The UK in 2050, post-Brexit

Funny story written by Sir Geoffroy Cockface

Saturday, 3 February 2018

image for The UK in 2050, post-Brexit
The Briton tribes amuse themselves by building giant stone structures, and masturbating

Berlin, 2050. My name is Herman Boring, German ambassador to the Britons. I recently returned from a mission to that remote island, and I was shocked at what I found. It was my task to try to re-establish contact with the people there after many years of self-imposed isolation.

I had expected to see six-toed mutants and incestuous half-breeds living in a backward post-apocalyptic civilization, but what I found was far, far worse.

The first sign that something was amiss was when I approached the south coast. I saw groups of people standing on the cliffs, barking at the Channel.

Once I landed, I approached them though they looked dangerous and seemed incapable of ordinary speech. One of them clutched in his claw-like hand an old yellowing copy of a newspaper from years gone by. The date was not legible but the title was clearly visible - "Daily Mail" it read. They continued barking out to sea, seemingly unaware of my presence.

Inland, I came across more friendly villagers. They lived a primitive life, with no electricity and little shelter. Some wore modern clothing, but the clothes were ragged and must have been made years ago, before the country cut itself off. The people slept in wooden huts or "sheds" as they called them, and mostly ate turnips and potatoes. They insisted on frying everything in a deep cauldron full of pork fat, heated over an open fire.

Once I realised that they spoke a dialect of English, I was able to communicate relatively easily. They told me that their leader was someone called "The Emperor Rees Mogg", a very wealthy man in an enormous top hat who lived in a village called London and who they praised for "liberating" them. They also mentioned that the island was now divided into two - the southern Brexit half and a Remoaner half. They didn't know much about the Remoaner half, but I decided that I had to visit that later.

When I asked what had happened to them to cause them to isolate themselves from the rest of the world, they muttered something about an event called "The Great Embarrassment" which had happened years earlier. They would not speak any more about it, so I did not press them.

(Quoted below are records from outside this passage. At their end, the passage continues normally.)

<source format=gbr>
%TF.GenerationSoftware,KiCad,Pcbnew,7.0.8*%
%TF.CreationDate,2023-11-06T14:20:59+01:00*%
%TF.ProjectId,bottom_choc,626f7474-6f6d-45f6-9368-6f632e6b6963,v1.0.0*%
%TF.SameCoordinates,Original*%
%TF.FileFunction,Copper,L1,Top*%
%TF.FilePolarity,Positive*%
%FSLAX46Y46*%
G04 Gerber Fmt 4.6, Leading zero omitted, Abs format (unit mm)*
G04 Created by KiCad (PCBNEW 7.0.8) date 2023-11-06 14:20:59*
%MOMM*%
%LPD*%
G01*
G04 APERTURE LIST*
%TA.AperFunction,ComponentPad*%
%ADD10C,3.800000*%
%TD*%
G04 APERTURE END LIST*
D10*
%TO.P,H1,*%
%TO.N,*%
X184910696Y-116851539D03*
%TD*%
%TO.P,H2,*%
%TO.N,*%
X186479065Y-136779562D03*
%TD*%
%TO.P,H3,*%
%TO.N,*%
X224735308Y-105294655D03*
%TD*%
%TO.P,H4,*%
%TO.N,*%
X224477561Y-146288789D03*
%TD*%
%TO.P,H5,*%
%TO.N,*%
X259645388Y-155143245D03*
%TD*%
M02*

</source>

The Brexiters attempted to trade with me. They had a few beans and scraps and long lengths of internet cables that they treasured but had no use for. They wanted to trade these trinkets for everything I had with me, including my ship. Clearly they had a very poor understanding of trade. When I tried to offer a more sensible amount in exchange, they refused, while saying repeatedly, "No deal is better than a bad deal."

I asked if the people would consider rejoining international organisations such as the UN or NATO, as the UK had once been a member of these. They didn't seem to understand, and thought that joining any organisation that had fees or rules would mean a loss of sovereignty that was somehow unacceptable.

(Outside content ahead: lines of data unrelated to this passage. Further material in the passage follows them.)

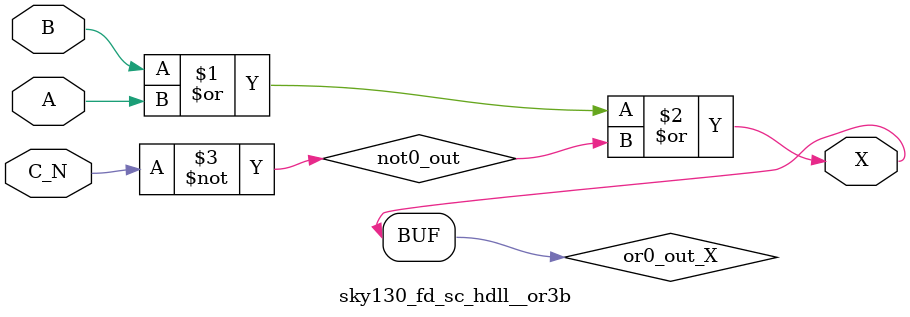
<source format=v>
/*
 * Copyright 2020 The SkyWater PDK Authors
 *
 * Licensed under the Apache License, Version 2.0 (the "License");
 * you may not use this file except in compliance with the License.
 * You may obtain a copy of the License at
 *
 *     https://www.apache.org/licenses/LICENSE-2.0
 *
 * Unless required by applicable law or agreed to in writing, software
 * distributed under the License is distributed on an "AS IS" BASIS,
 * WITHOUT WARRANTIES OR CONDITIONS OF ANY KIND, either express or implied.
 * See the License for the specific language governing permissions and
 * limitations under the License.
 *
 * SPDX-License-Identifier: Apache-2.0
*/


`ifndef SKY130_FD_SC_HDLL__OR3B_FUNCTIONAL_V
`define SKY130_FD_SC_HDLL__OR3B_FUNCTIONAL_V

/**
 * or3b: 3-input OR, first input inverted.
 *
 * Verilog simulation functional model.
 */

`timescale 1ns / 1ps
`default_nettype none

`celldefine
module sky130_fd_sc_hdll__or3b (
    X  ,
    A  ,
    B  ,
    C_N
);

    // Module ports
    output X  ;
    input  A  ;
    input  B  ;
    input  C_N;

    // Local signals
    wire not0_out ;
    wire or0_out_X;

    //  Name  Output     Other arguments
    not not0 (not0_out , C_N            );
    or  or0  (or0_out_X, B, A, not0_out );
    buf buf0 (X        , or0_out_X      );

endmodule
`endcelldefine

`default_nettype wire
`endif  // SKY130_FD_SC_HDLL__OR3B_FUNCTIONAL_V
</source>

I decided to make my way to London, where I observed some street urchins playing football. I asked if they had ever heard about the World Cup. That only seemed to make them angry, as if reawakening some bitter memory.

Soon I found their apparent leader - or what remained of him. The Emperor Rees Mogg had been dressed in Victorian clothes and placed on a great throne in the shell of a grand old building, but his body was decaying and smelled awful. Still the people believed that he ruled them and looked to him for guidance.

I suggested that they might want to try voting for a new leader, but they insisted that they had already voted for Rees Mogg, and that the will of the people should be respected. "The will of the people," they chanted repeatedly.

Realising that these people were quite mad, I returned to my ship and made my way to the northern part of the island - the Remoaner half.

Here I found a morose people who were quite uncommunicative, and who appeared to be suffering from some kind of shell shock. They also lived a primitive life, although they lacked the random anger or outright stupidity of their Brexit countrymen.

When they did speak, it was only to talk about how good things had once been, or to say "I told you this would happen." They never said anything else, so I quickly left.

It is with great regret then, that I recommended to our glorious Kanslerfuhrer, Herr Angela Merkelbot III, that we immediately fumigate the UK and repopulate it with a more productive German-speaking people, for the glory of our EU. May it reign for a thousand years!

The funny story above is a satire or parody. It is entirely fictitious.